Debugging is not trying fixes until one works. Debugging is reducing uncertainty.

symptom -> reproduction -> boundary -> evidence -> cause -> fix -> verification
  1. If you cannot reproduce it, you are guessing.
  2. If you cannot name the boundary, you do not know where the bug lives.
  3. If you cannot verify the fix, you did not finish.
  • Browser to frontend code.
  • Frontend to API.
  • API to service logic.
  • Service logic to database.
  • Service to external API.
  • App to cache or queue.
  • Container to environment variables.
  • Ingress/load balancer to service.
  • CI runner to build toolchain.
  • What exactly did the user do?
  • What exactly happened?
  • What should have happened?
  • Is it reproducible?
  • Does it happen locally, in staging, in production, or everywhere?
  • What changed recently?
  • What input triggered it?
  • What log line proves the request arrived?
  • What error proves the failing boundary?
  • What test would fail before the fix and pass after?

Weak evidence:

  • “I think it is fixed.”
  • “The code looks right.”
  • “The agent said so.”

Better evidence:

  • A failing test now passes.

* **To do**: Can you copy the debugging text word for word, from "Debugging is not" up to and including "to service logic."?

* **Given records**:

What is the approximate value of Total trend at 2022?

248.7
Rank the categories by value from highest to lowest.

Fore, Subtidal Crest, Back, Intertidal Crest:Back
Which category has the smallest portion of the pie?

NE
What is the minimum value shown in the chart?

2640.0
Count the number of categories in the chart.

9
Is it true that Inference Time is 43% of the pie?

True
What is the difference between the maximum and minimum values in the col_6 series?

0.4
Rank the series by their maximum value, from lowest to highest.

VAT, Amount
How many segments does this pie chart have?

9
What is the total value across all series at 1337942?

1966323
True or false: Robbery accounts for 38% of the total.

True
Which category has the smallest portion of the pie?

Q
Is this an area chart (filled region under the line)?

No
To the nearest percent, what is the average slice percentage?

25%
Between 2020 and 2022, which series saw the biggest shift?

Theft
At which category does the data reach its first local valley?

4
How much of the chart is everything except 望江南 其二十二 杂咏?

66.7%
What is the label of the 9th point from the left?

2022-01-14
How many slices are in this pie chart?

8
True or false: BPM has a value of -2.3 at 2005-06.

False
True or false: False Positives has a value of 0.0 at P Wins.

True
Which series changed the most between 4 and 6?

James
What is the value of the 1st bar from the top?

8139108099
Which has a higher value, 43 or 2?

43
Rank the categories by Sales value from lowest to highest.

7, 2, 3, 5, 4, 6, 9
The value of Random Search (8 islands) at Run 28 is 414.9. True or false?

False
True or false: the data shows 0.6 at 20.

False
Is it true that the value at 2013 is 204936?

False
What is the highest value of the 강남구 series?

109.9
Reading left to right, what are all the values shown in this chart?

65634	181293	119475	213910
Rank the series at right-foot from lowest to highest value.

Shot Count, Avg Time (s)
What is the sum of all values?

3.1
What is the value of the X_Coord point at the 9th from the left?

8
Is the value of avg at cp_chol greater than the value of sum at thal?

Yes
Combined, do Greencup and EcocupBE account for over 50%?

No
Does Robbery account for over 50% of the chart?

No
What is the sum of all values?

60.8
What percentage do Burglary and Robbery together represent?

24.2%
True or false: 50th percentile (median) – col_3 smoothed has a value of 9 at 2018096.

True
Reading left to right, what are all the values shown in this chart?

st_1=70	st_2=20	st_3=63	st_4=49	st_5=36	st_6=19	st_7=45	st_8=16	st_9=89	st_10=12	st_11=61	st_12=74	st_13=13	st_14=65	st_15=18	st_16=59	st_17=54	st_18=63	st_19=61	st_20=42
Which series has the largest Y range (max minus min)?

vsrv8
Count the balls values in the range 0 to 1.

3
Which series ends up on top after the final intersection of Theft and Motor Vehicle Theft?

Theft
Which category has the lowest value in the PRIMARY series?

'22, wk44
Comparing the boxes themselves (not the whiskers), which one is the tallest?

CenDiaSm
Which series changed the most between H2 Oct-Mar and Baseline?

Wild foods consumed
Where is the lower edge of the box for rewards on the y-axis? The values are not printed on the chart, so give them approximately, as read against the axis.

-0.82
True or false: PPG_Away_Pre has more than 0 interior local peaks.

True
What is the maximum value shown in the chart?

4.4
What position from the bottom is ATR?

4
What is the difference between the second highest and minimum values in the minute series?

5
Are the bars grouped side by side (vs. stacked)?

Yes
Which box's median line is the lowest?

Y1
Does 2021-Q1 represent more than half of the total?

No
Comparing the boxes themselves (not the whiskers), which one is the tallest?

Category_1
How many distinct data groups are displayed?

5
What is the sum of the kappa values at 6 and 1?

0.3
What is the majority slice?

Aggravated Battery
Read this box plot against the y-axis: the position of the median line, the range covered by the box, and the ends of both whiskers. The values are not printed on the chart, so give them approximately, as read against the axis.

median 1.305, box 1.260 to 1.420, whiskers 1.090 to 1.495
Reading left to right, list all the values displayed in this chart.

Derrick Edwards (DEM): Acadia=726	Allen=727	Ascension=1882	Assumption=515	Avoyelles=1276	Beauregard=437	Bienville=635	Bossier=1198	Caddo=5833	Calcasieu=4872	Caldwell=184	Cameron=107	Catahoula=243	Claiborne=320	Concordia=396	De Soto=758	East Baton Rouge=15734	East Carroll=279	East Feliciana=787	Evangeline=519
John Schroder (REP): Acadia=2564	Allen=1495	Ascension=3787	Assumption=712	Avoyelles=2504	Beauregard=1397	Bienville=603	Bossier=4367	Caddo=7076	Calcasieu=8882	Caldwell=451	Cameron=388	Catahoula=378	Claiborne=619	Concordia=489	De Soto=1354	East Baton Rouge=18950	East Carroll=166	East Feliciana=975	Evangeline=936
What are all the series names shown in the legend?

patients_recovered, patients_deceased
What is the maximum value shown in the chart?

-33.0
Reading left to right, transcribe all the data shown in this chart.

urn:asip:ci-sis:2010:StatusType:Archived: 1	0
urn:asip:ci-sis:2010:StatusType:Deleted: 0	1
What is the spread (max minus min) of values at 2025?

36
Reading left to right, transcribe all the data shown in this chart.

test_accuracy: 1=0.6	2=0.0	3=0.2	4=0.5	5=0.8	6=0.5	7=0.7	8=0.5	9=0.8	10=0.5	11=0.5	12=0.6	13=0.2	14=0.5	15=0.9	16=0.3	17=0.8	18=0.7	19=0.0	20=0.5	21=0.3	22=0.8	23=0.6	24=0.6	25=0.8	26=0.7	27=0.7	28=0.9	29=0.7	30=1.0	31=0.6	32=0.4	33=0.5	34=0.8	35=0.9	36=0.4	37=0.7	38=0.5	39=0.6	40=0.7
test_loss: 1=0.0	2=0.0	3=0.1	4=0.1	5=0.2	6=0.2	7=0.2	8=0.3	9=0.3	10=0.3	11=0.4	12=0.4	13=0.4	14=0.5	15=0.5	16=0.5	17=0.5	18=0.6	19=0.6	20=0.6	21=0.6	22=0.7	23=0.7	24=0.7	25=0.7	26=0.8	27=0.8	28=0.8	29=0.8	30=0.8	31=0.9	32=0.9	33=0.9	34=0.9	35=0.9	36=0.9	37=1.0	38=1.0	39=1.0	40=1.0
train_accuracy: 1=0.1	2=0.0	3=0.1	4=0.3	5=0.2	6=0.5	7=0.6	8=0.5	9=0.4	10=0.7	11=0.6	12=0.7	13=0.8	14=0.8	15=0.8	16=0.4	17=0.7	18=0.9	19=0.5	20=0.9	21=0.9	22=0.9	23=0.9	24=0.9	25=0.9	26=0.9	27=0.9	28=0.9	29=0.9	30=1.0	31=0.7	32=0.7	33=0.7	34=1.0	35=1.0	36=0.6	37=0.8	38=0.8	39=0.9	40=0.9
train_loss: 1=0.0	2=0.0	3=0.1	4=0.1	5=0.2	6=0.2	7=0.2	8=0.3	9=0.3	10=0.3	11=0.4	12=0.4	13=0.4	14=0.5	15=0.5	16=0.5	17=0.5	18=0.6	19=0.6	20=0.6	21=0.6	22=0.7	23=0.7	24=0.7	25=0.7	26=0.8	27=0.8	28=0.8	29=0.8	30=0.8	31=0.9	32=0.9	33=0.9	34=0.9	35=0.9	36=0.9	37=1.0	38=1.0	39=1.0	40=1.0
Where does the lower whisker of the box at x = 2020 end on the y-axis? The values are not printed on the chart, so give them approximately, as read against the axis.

* **Task result**:
Debugging is not trying fixes until one works. Debugging is reducing uncertainty.

symptom -> reproduction -> boundary -> evidence -> cause -> fix -> verification
  1. If you cannot reproduce it, you are guessing.
  2. If you cannot name the boundary, you do not know where the bug lives.
  3. If you cannot verify the fix, you did not finish.
  • Browser to frontend code.
  • Frontend to API.
  • API to service logic.